DUSHANBE, April 3 (RAPSI) – The Economic Court of Dushanbe, Tajikistan, decided on Wednesday to nullify the privatization of Guliston, a company whose main shareholder is Ukrainian businessman Dmitry Firtash, attorney Ishoq Tabarov said.

“Firtash owns 95% of the company and the remaining 5% belongs to Khairullo, the son of Zayd Saidov,” Tabarov said.

In February 2014, Zayd Saidov, the ex-Industry Minister and the leader of the unregistered New Tajikistan party, was sentenced to 26 years in prison on five charges, including financial fraud, and his property was seized. Zayd Saidov has also been prohibited from doing business for five years after his release.

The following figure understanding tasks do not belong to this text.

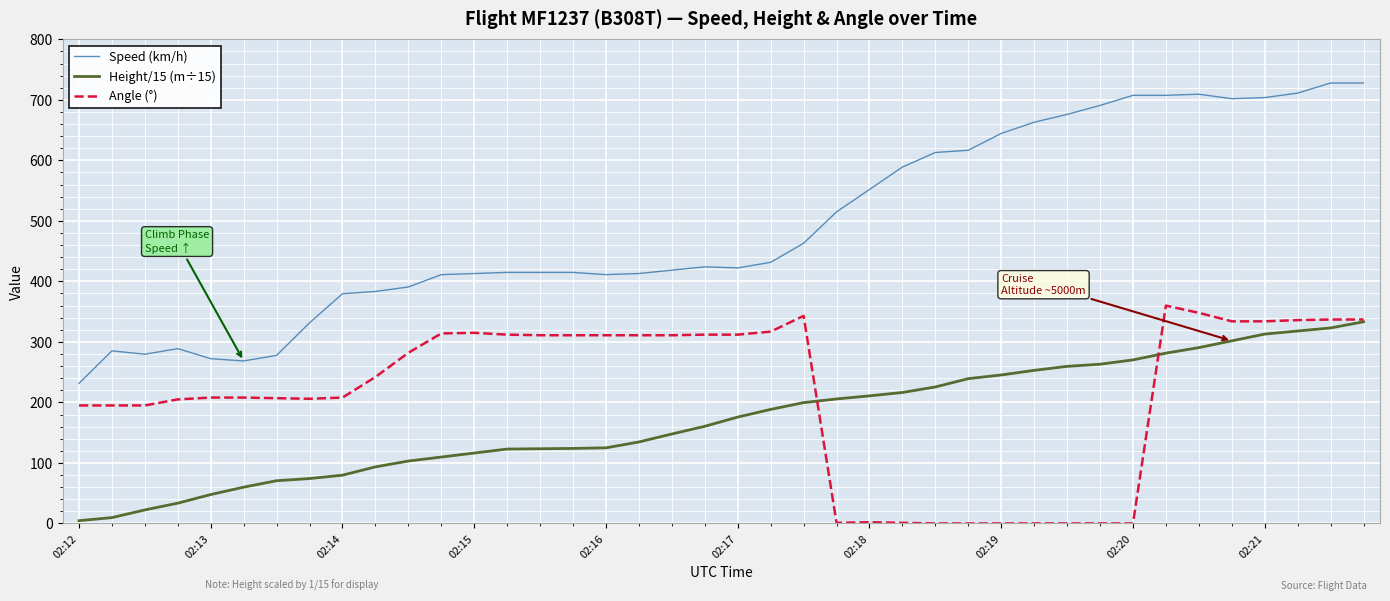

What is the sum of all Speed (km/h) values?

19697.9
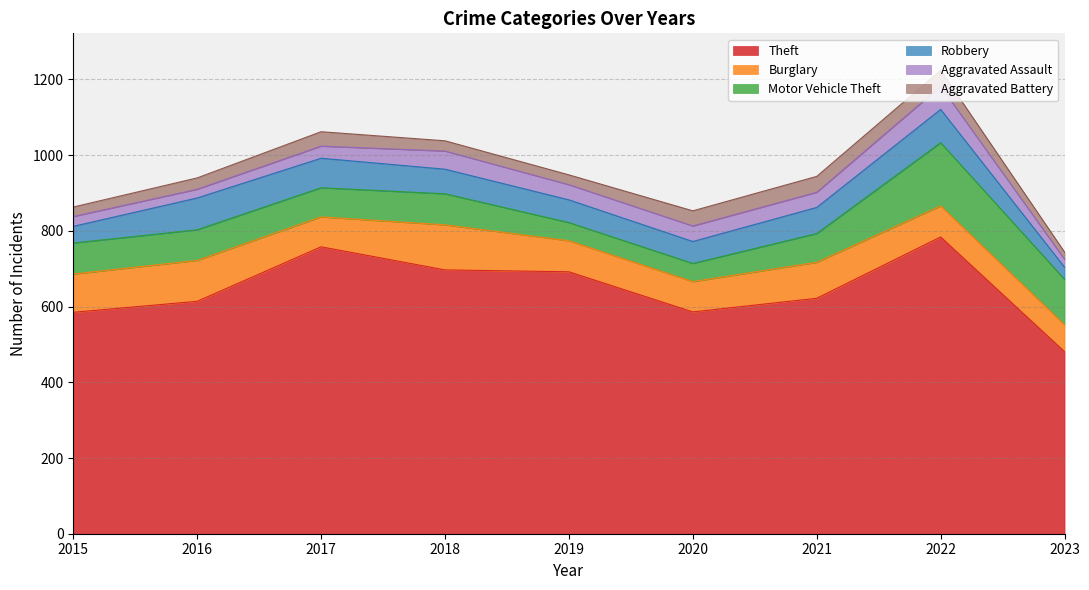

Which series has the largest total across all categories?

Theft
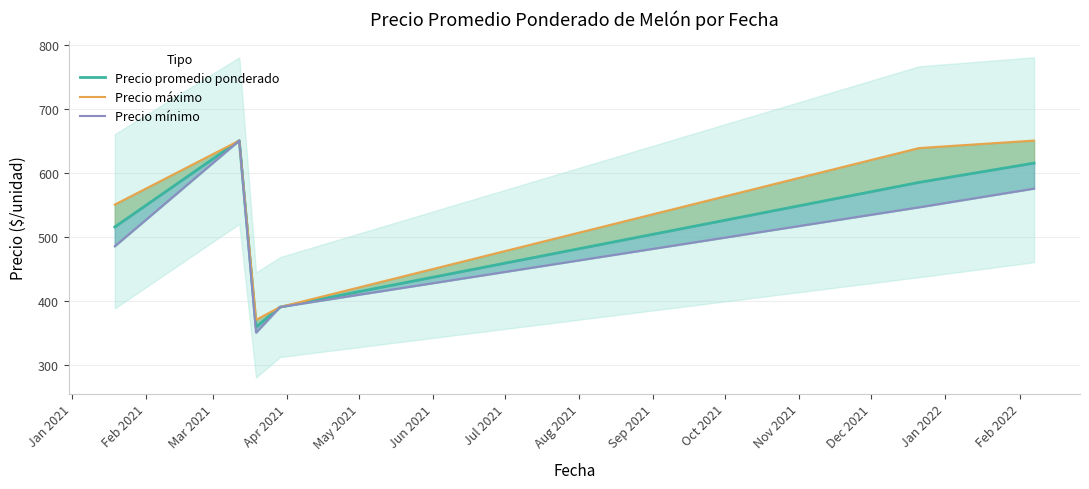

Is it true that Precio mínimo equals 828.6 at Jan 2021?

False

Guliston, which produces Winguardia cotton and denim clothes, mostly for export, was confiscated under a motion filed by the Tajik Financial Control and Corruption Agency, which argued that Guliston, formerly a sewing factory, was privatized in violation of the law.

Firtash, 48, who amassed his fortune in Russia’s transit gas trade, was arrested in central Vienna on March 12 based on an FBI warrant. According to the bureau, an investigation on Firtash began in 2006 and resulted in bribery and organized crime charges. An arrest warrant was subsequently issued.

A Vienna court announced in March that the EUR 125 million ($174 million) bail for Firtash had been received, but that federal money laundering authorities had frozen the funds to investigate the source.